#### [BRIEF A]
Answer these questions about the impeachment text below, and mark each answer (i), (ii) or (iii) to match its question.
(i) What three levels of proof exist in jurisprudence?
(ii) Which quantum of proof did the prosecution choose when the presiding officer asked what was needed to convict Chief Justice Corona?
(iii) What did the Senate decide to do last Tuesday in the hope of deciding what quantum of proof to use?

#### [TEXT EXCERPT]
== Segment start ==

Saturday, January 28, 2012


Joaquin G. Bernas, S.J.
When one examines the text of the Constitution on impeachment, one will find that it does not define the nature of impeachment and there is very little in it about the procedural aspects of impeachment. In the process of finding what rules to apply, both House and Senate look largely towards practices in the past. But practices themselves do not yield a complete set of rules even if they might fill some gaps. For this reason, the current impeachment trial has been meeting some bumpy moments.
One key concept that can be a center of controversy is the matter of defining the nature of an impeachment trial. Is it administrative merely, civil, or criminal. On the answer to this question will depend important matters of admissibility of evidence and the quantum of proof needed to convict. But there has been no clear and exclusive characterization of the proceeding. What is often said, almost in exasperation, is that it is sui generis. It has a character all its own. One might say that it has a character that partakes principally of both a civil or a criminal matter. On the basis of that vague characterization the Senate presiding officer must determine which rules of procedure to follow. Thus there can arise a conflict on whether the presiding officer is proceeding too strictly or too liberally. That is not easily resolved. Last Tuesday, for instance, when the prosecution asked the Senate President to be more liberal, the Senate President found himself in a quandary and the prosecutor himself could not say what he meant. The latter eventually retreated saying that he placed matters at the discretion of the wisdom of the Senate President.
Another unclear matter is determining the quantum of proof that is needed to convict. In jurisprudence, there are three levels of proof – substantial evidence, preponderance of evidence, and proof beyond reasonable doubt. Substantial evidence simply means evidence that a reasonable man can rely upon to make his decision. It calls for prudential judgment. Preponderance of evidence means a quantity and quality of evidence that is enough to outweigh the quantity and quality of the evidence for the other side even if neither side is persuasive. Proof beyond reasonable doubt is proof that convinces a judge or jury to exclude all other possibilities.
When in last Tuesday’s session, the presiding officer asked what quantum of evidence was needed to convict Chief Justice Corona, the prosecution chose substantial evidence, the lightest of the proofs needed, The defense, for its part, chose proof beyond reasonable doubt. A senator judge proposed instead proof somewhere in between preponderance of evidence and proof beyond reasonable doubt and called it overwhelming preponderance of evidence.
As can be seen these are measures expressed not in exact mathematical or metaphysical terms. Overwhelming preponderance of evidence is also the term used by Charles L. Black, Jr. in his Impeachment Handbook. But as Luwrence L. Tribe has noticed, “The Senate has not employed any uniform standard of proof, instead leaving each Senator to choose his or her standard.”
Last Tuesday the Senate decided to meet in caucus in the hope of deciding what quantum of proof to use. I believe, however, that whatever the caucus might decide will not make that much difference. When voting time comes, each senator will vote according to his or her lights.

== Segment end ==

#### [BRIEF B]
Put into a numbered list the lines of the records below, starting with the first line of the records and going on through the line that contains "歯科治療の前に歯医者へ伝えてほしいこと", with blank lines and the pictures left out.

#### [TASK INPUTS]
== Segment start ==

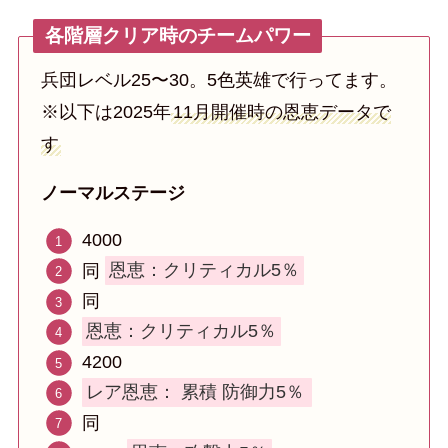
各階層クリア時のチームパワー
兵団レベル25〜30。5色英雄で行ってます。
※以下は2025年
11月開催時の恩恵データで
す
ノーマルステージ
4000
同
恩恵：クリティカル5％
同
恩恵：クリティカル5％
4200
レア恩恵：
累積 防御力5％
同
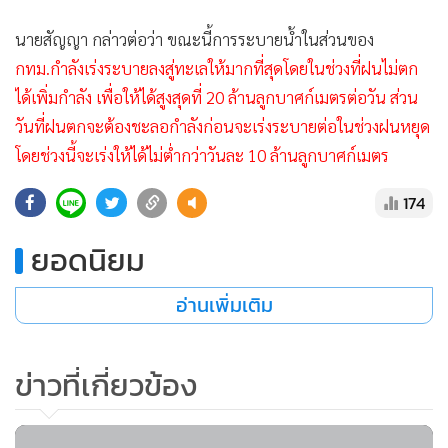
นายสัญญา กล่าวต่อว่า ขณะนี้การระบายน้ำในส่วนของ
กทม.กำลังเร่งระบายลงสู่ทะเลให้มากที่สุดโดยในช่วงที่ฝนไม่ตก
ได้เพิ่มกำลัง เพื่อให้ได้สูงสุดที่ 20 ล้านลูกบาศก์เมตรต่อวัน ส่วน
วันที่ฝนตกจะต้องชะลอกำลังก่อนจะเร่งระบายต่อในช่วงฝนหยุด
โดยช่วงนี้จะเร่งให้ได้ไม่ต่ำกว่าวันละ 10 ล้านลูกบาศก์เมตร
174
ยอดนิยม
อ่านเพิ่มเติม
ข่าวที่เกี่ยวข้อง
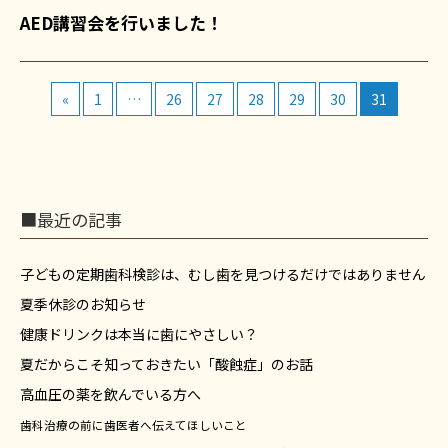
AED講習会を行いました！
«
1
…
26
27
28
29
30
31
■最近の記事
子どもの定期歯科検診は、むし歯を見つけるだけではありません
夏季休診のお知らせ
健康ドリンクは本当に歯にやさしい？
夏だからこそ知っておきたい「酸蝕症」のお話
高血圧の薬を飲んでいる方へ
歯科治療の前に歯医者へ伝えてほしいこと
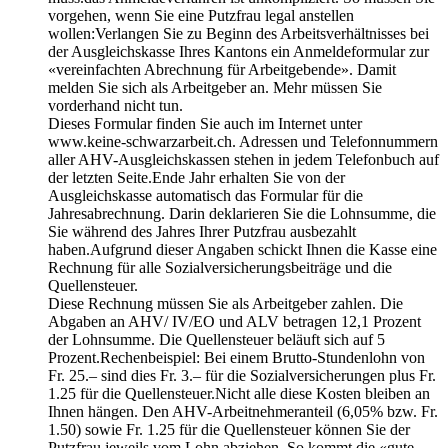
vorgehen, wenn Sie eine Putzfrau legal anstellen
wollen:Verlangen Sie zu Beginn des Arbeitsverhältnisses bei
der Ausgleichskasse Ihres Kantons ein Anmeldeformular zur
«vereinfachten Abrechnung für Arbeitgebende». Damit
melden Sie sich als Arbeitgeber an. Mehr müssen Sie
vorderhand nicht tun.
Dieses Formular finden Sie auch im Internet unter
www.keine-schwarzarbeit.ch. Adressen und Telefonnummern
aller AHV-Ausgleichskassen stehen in jedem Telefonbuch auf
der letzten Seite.Ende Jahr erhalten Sie von der
Ausgleichskasse automatisch das Formular für die
Jahresabrechnung. Darin deklarieren Sie die Lohnsumme, die
Sie während des Jahres Ihrer Putzfrau ausbezahlt
haben.Aufgrund dieser Angaben schickt Ihnen die Kasse eine
Rechnung für alle Sozialversicherungsbeiträge und die
Quellensteuer.
Diese Rechnung müssen Sie als Arbeitgeber zahlen. Die
Abgaben an AHV/ IV/EO und ALV betragen 12,1 Prozent
der Lohnsumme. Die Quellensteuer beläuft sich auf 5
Prozent.Rechenbeispiel: Bei einem Brutto-Stundenlohn von
Fr. 25.– sind dies Fr. 3.– für die Sozialversicherungen plus Fr.
1.25 für die Quellensteuer.Nicht alle diese Kosten bleiben an
Ihnen hängen. Den AHV-Arbeitnehmeranteil (6,05% bzw. Fr.
1.50) sowie Fr. 1.25 für die Quellensteuer können Sie der
Putzfrau jeweils vom Lohn abziehen. So kommt die «gute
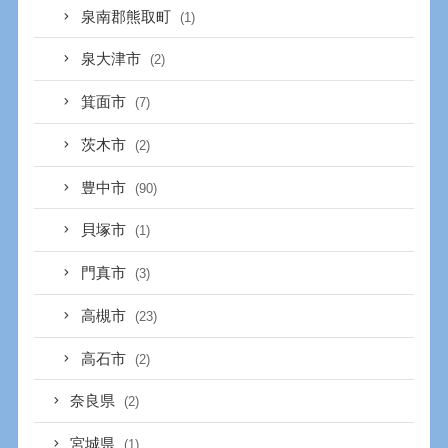
泉南郡熊取町
(1)
泉大津市
(2)
箕面市
(7)
茨木市
(2)
豊中市
(90)
貝塚市
(1)
門真市
(3)
高槻市
(23)
高石市
(2)
奈良県
(2)
宮城県
(1)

== Segment end ==

#### [EXERCISE OUTPUT A]
(i) Substantial evidence, preponderance of evidence, and proof beyond reasonable doubt.
(ii) Substantial evidence.
(iii) Meet in caucus.

#### [EXERCISE OUTPUT B]
1. 各階層クリア時のチームパワー
2. 兵団レベル25〜30。5色英雄で行ってます。
3. ※以下は2025年
4. 11月開催時の恩恵データで
5. す
6. ノーマルステージ
7. 4000
8. 同
9. 恩恵：クリティカル5％
10. 同
11. 恩恵：クリティカル5％
12. 4200
13. レア恩恵：
14. 累積 防御力5％
15. 同
16. นายสัญญา กล่าวต่อว่า ขณะนี้การระบายน้ำในส่วนของ
17. กทม.กำลังเร่งระบายลงสู่ทะเลให้มากที่สุดโดยในช่วงที่ฝนไม่ตก
18. ได้เพิ่มกำลัง เพื่อให้ได้สูงสุดที่ 20 ล้านลูกบาศก์เมตรต่อวัน ส่วน
19. วันที่ฝนตกจะต้องชะลอกำลังก่อนจะเร่งระบายต่อในช่วงฝนหยุด
20. โดยช่วงนี้จะเร่งให้ได้ไม่ต่ำกว่าวันละ 10 ล้านลูกบาศก์เมตร
21. 174
22. ยอดนิยม
23. อ่านเพิ่มเติม
24. ข่าวที่เกี่ยวข้อง
25. AED講習会を行いました！
26. «
27. 1
28. …
29. 26
30. 27
31. 28
32. 29
33. 30
34. 31
35. ■最近の記事
36. 子どもの定期歯科検診は、むし歯を見つけるだけではありません
37. 夏季休診のお知らせ
38. 健康ドリンクは本当に歯にやさしい？
39. 夏だからこそ知っておきたい「酸蝕症」のお話
40. 高血圧の薬を飲んでいる方へ
41. 歯科治療の前に歯医者へ伝えてほしいこと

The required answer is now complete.